REGION: "europe-west-1"

# --- Use the SAME secrets as the rest of the cluster ---
JWT_SECRET: "must-be-a-long-and-random-secret-for-signing-jwts"
ANVIL_SECRET_ENCRYPTION_KEY: "must-be-a-64-character-hex-string-generate-with-openssl-rand-hex-32"
ANVIL_CLUSTER_SECRET: "must-be-a-long-and-random-secret-for-cluster-gossip"

# --- Networking for Host B ---
HTTP_BIND_ADDR: "0.0.0.0:9000"
GRPC_BIND_ADDR: "0.0.0.0:50051"
QUIC_BIND_ADDR: "/ip4/0.0.0.0/udp/7443/quic-v1"
PUBLIC_ADDRS: "/ip4/203.0.113.2/udp/7443/quic-v1"
PUBLIC_GRPC_ADDR: "http://203.0.113.2:50051"
ENABLE_MDNS: "false"

# --- BOOTSTRAP from Host A ---
BOOTSTRAP_ADDRS: "/ip4/203.0.113.1/udp/7443/quic-v1"
# Note: No `command` is needed, as we are NOT initializing a cluster
ports:
- "9000:9000"
- "50051:50051"
- "7443:7443/udp"

Step 3: Launch the New Node

On Host B, run the following command:

docker-compose -f docker-compose.node.yml up -d

What Happens Next?

  1. anvil2 starts up on Host B.
  2. It reads its BOOTSTRAP_ADDRS and connects to anvil1 on 203.0.113.1:7443/udp.
  3. anvil1 accepts the connection.
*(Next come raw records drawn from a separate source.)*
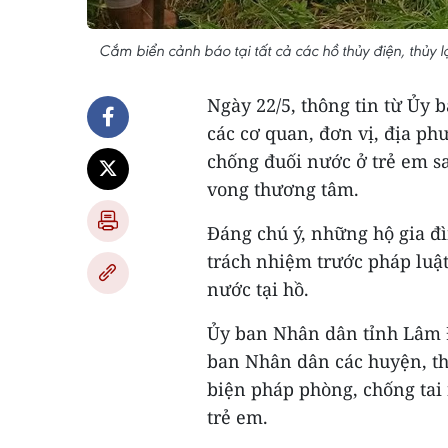
Cắm biển cảnh báo tại tất cả các hồ thủy điện, thủy 
Ngày 22/5, thông tin từ Ủy 
các cơ quan, đơn vị, địa ph
chống đuối nước ở trẻ em sa
vong thương tâm.
Đáng chú ý, những hộ gia đì
trách nhiệm trước pháp luật
nước tại hồ.
Ủy ban Nhân dân tỉnh Lâm Đ
ban Nhân dân các huyện, th
biện pháp phòng, chống tai
trẻ em.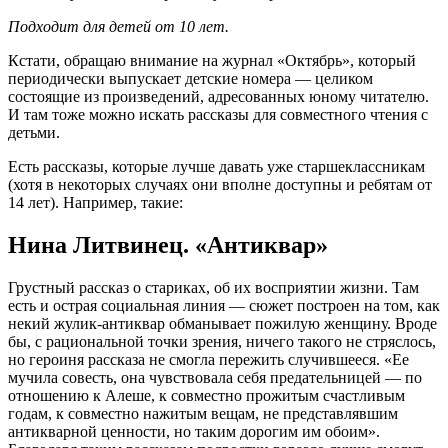
Подходит для детей от 10 лет.
Кстати, обращаю внимание на журнал «Октябрь», который
периодически выпускает детские номера — целиком
состоящие из произведений, адресованных юному читателю.
И там тоже можно искать рассказы для совместного чтения с
детьми.
Есть рассказы, которые лучше давать уже старшеклассникам
(хотя в некоторых случаях они вполне доступны и ребятам от
14 лет). Например, такие:
Нина Литвинец. «Антиквар»
Грустный рассказ о стариках, об их восприятии жизни. Там
есть и острая социальная линия — сюжет построен на том, как
некий жулик-антиквар обманывает пожилую женщину. Вроде
бы, с рациональной точки зрения, ничего такого не стряслось,
но героиня рассказа не смогла пережить случившееся. «Ее
мучила совесть, она чувствовала себя предательницей — по
отношению к Алеше, к совместно прожитым счастливым
годам, к совместно нажитым вещам, не представлявшим
антикварной ценности, но таким дорогим им обоим».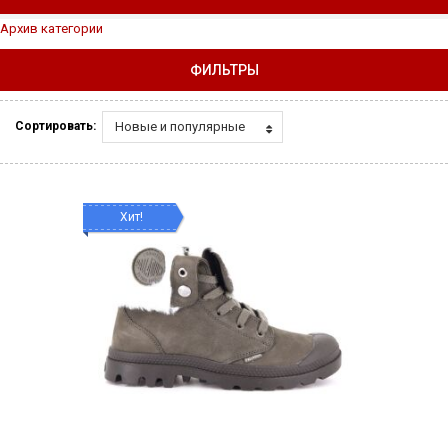
Архив категории
ФИЛЬТРЫ
Новые и популярные
Сортировать:
Хит!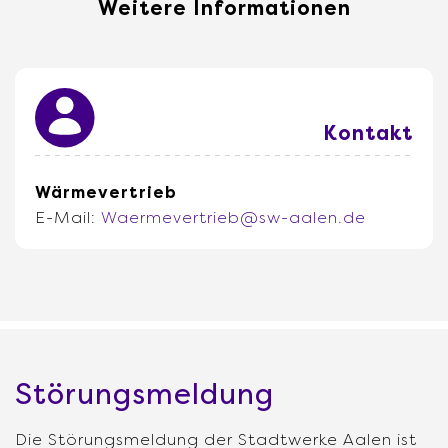
Weitere Informationen
Kontakt
Wärmevertrieb
E-Mail:
Waermevertrieb@sw-aalen.de
Störungsmeldung
Die Störungsmeldung der Stadtwerke Aalen ist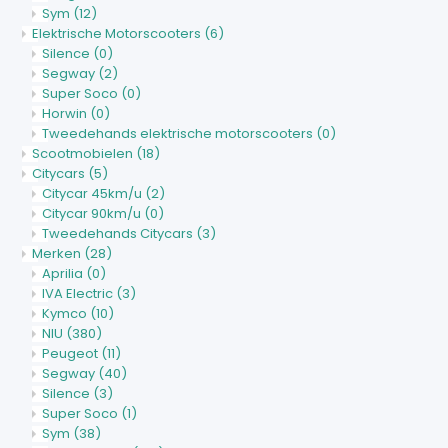
Sym
(12)
Elektrische Motorscooters
(6)
Silence
(0)
Segway
(2)
Super Soco
(0)
Horwin
(0)
Tweedehands elektrische motorscooters
(0)
Scootmobielen
(18)
Citycars
(5)
Citycar 45km/u
(2)
Citycar 90km/u
(0)
Tweedehands Citycars
(3)
Merken
(28)
Aprilia
(0)
IVA Electric
(3)
Kymco
(10)
NIU
(380)
Peugeot
(11)
Segway
(40)
Silence
(3)
Super Soco
(1)
Sym
(38)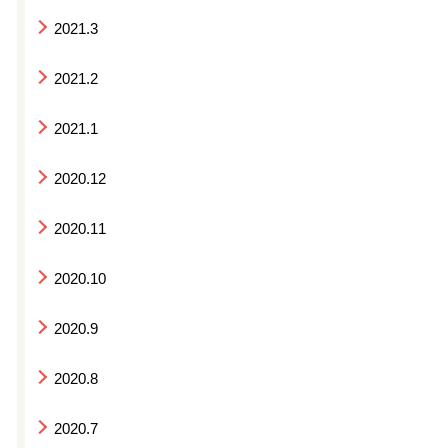
2021.3
2021.2
2021.1
2020.12
2020.11
2020.10
2020.9
2020.8
2020.7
The two nodes exchange information via the gossip protocol.
  4. anvil2 learns about all other nodes anvil1 knows about (if any), and vice-versa.
  5. Within seconds, anvil2 is a fully integrated member of the cluster and will be considered by the PlacementManager for storing new object shards.
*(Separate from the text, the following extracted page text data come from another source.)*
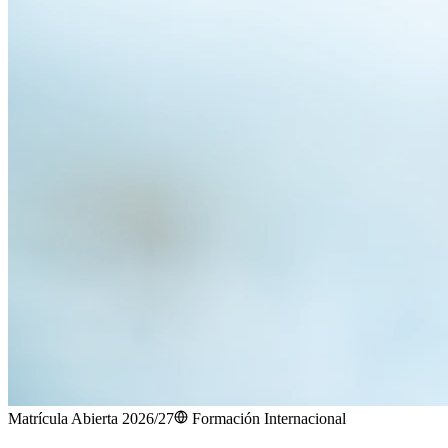
Matrícula Abierta 2026/27
Formación Internacional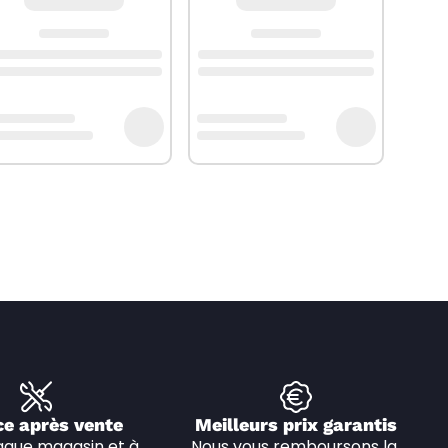
ce après vente
Meilleurs prix garantis
que magasin et à 
Nous vous remboursons la 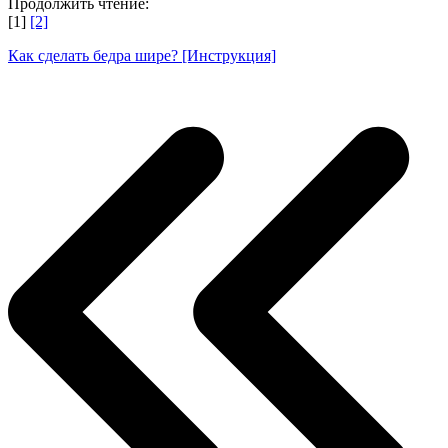
Продолжить чтение:
[1]
[2]
Как сделать бедра шире? [Инструкция]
This process can be repeated for anvil3, anvil4, and so on, allowing you to scale your cluster horizontally across many machines.
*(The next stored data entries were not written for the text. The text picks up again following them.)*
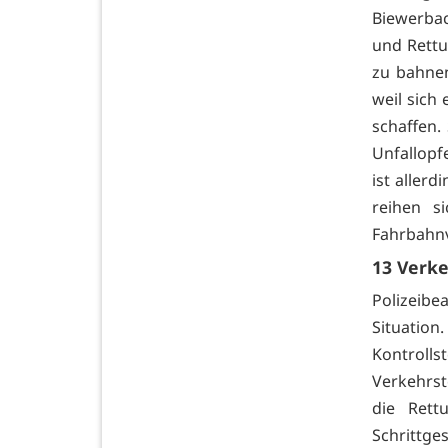
Biewerbac
und Rettu
zu bahnen
weil sich
schaffen.
Unfallop
ist allerd
reihen s
Fahrbahnv
13 Verke
Polizeibe
Situatio
Kontrol
Verkehrst
die Rett
Schrittge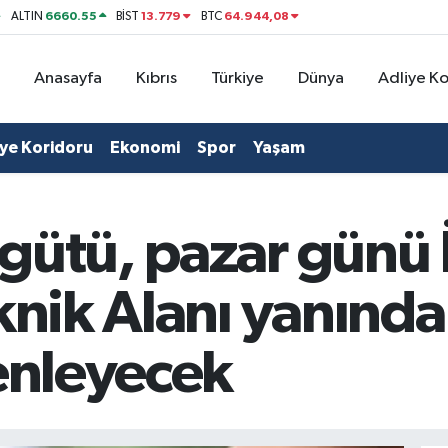
6660.55
13.779
64.944,08
ALTIN
BİST
BTC
Anasayfa
Kıbrıs
Türkiye
Dünya
Adliye K
iye Koridoru
Ekonomi
Spor
Yaşam
gütü, pazar günü 
knik Alanı yanınd
zenleyecek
8.2. Multi-Region Deployments

For large-scale, geographically distributed deployments, Anvil supports a multi-region architecture. This allows you to place data closer to your users, reducing latency and improving performance.

Key Principles:

  • Single Global Database: All regions share one GLOBAL_DATABASE_URL. This database acts as the central authority for tenants, buckets, and policies.
  • Separate Regional Databases: Each region has its own, independent REGIONAL_DATABASE_URL. This is where the high-volume object metadata for that specific region is stored.
  • Regional Peering: Nodes within a region form a cluster. While cross-region communication is possible for future features like replication, the primary storage and retrieval operations happen within a single region.

To Deploy a New Region:

  1. Set up a new PostgreSQL database for the new region.
  2. Run the regional database migrations against this new database.
  3. Register the new region in the global database using the admin CLI:
    anvil admin regions create --name <NEW_REGION_NAME>
  4. Launch new Anvil peers in the new geographical location, configuring them with:
    • The shared GLOBAL_DATABASE_URL.
    • The new region's REGIONAL_DATABASE_URL.
    • The new region's name in the REGION variable.

8.3. Understanding Peer Discovery (Gossip & mDNS)

Anvil uses a SWIM-like gossip protocol to manage cluster membership. This is a highly efficient and decentralized approach.

  • Gossip: Each peer periodically sends its state to a few other random peers. This information spreads virally through the cluster, ensuring that all nodes eventually converge on the same view of the cluster's membership.
  • Failure Detection: If a peer fails to respond to pings from its neighbors, it is marked as "suspect." If it remains unresponsive, it is eventually removed from the cluster state by all peers.
  • mDNS (Multicast DNS): For local networks (like a single data center or a Docker network), Anvil can use mDNS to automatically discover peers without needing a bootstrap address. This is enabled by default (ENABLE_MDNS=true) and is useful for simplifying local development and testing.